Habría que ponerse a escribir las “hazañas” del fascismo tradicional, y las del no menos fascista “comunismo” del siglo XX, para que con los pelos de punta pudiéramos, muerto a muerto, con caras, con nombres, con testimonios de sus familias, recuperar una leve sombra del horror de los que lo vivieron. Debiera bastar este ejercicio para que la palabra no se volviera a usar  salvo para situaciones de lesa humanidad y por personas de elevada solvencia intelectual.

Calificaciones que se usan banalmente, ignorando la sangre y el sufrimiento producido por las actitudes intolerantes y totalitarias, o sesgándolas, o apropiándose para el propio interés de un concepto  de tamaña crueldad, deberían de descalificar automáticamente al calificador. Y si es político aún más, aún mayor debería de ser el ostracismo al que debiera ser sometido. Jugar con el horror, con la muerte, con el dolor, con la humillación de una gran cantidad de seres humanos debería de producir, al mismo tiempo, asco y rechazo. En definitiva, que el uso inadecuado de estos adjetivos, cualquiera que comporte crímenes por opinión, debiera de ser perseguido y castigado.

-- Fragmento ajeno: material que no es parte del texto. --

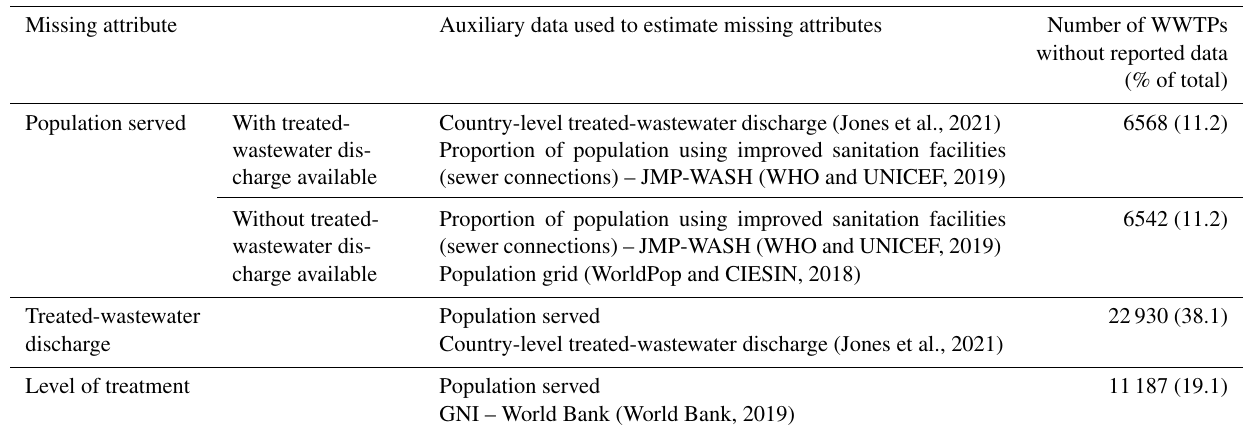
Table 2. Summary of approaches used to estimate missing WWTP attributes based on auxiliary data. Missing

Pero no es así. Seguimos banalizando el peligro, seguimos minimizando el riesgo de que, como en el cuento de Pedro y el lobo, cuando venga el lobo de verdad no tengamos un recurso léxico eficaz para advertir el peligro.

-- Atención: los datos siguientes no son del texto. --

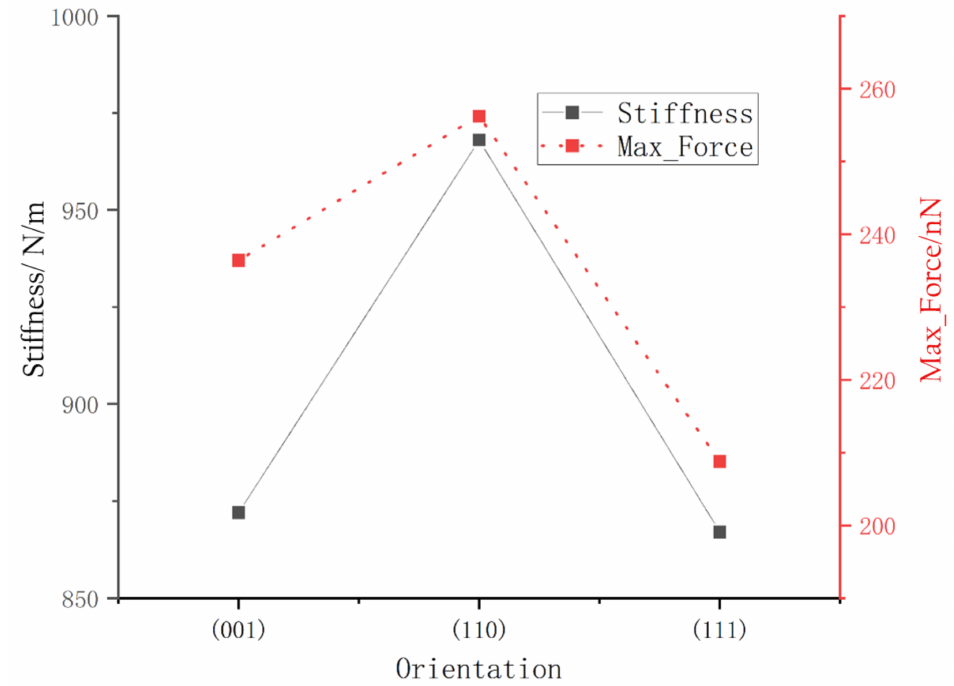
Figure 7. The maximum load and rigidity of the three crystal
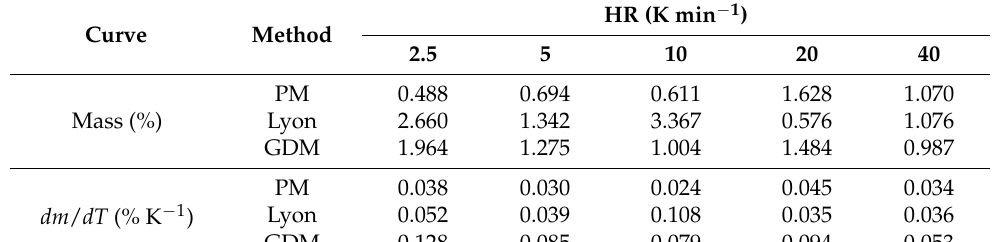
Table 3. Mean absolute error in experimental versus calculated mass- T and dm / dT-T results for PA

En realidad ya está sucediendo, ya dices que viene el fascismo y no sabes si mirar para el que lo dice, para donde apunta, para ninguno de esos sitios o para todos lados. O, tal vez, lo más habitual, mirar para otro lado en actitud de cansancio y desprecio por el que lo ha dicho.
Desde luego, si yo quisiera una vuelta del fascismo lo primero que haría sería vaciar de contenido la palabra, violentar su significado hasta que no significara nada concreto, vulgarizar el sonido hasta que no produjera ninguna sensación de peligro o de rechazo, banalizar el término hasta que los que pretendieran señalarme no tuvieran dedos con los que hacerlo.

Y en eso, me temo, estamos. Basta con asomarse a una red social y discrepar en vez de pulsar el “me gusta” para ser automáticamente tildado de fascista. Curiosamente, en muchos casos, con actitudes absolutamente fascistas protagonizadas por autodenominados antifascistas.

Lo cual me lleva a una última reflexión, en general, ¿hay algo más pro que un anti? Yo, ahí lo dejo.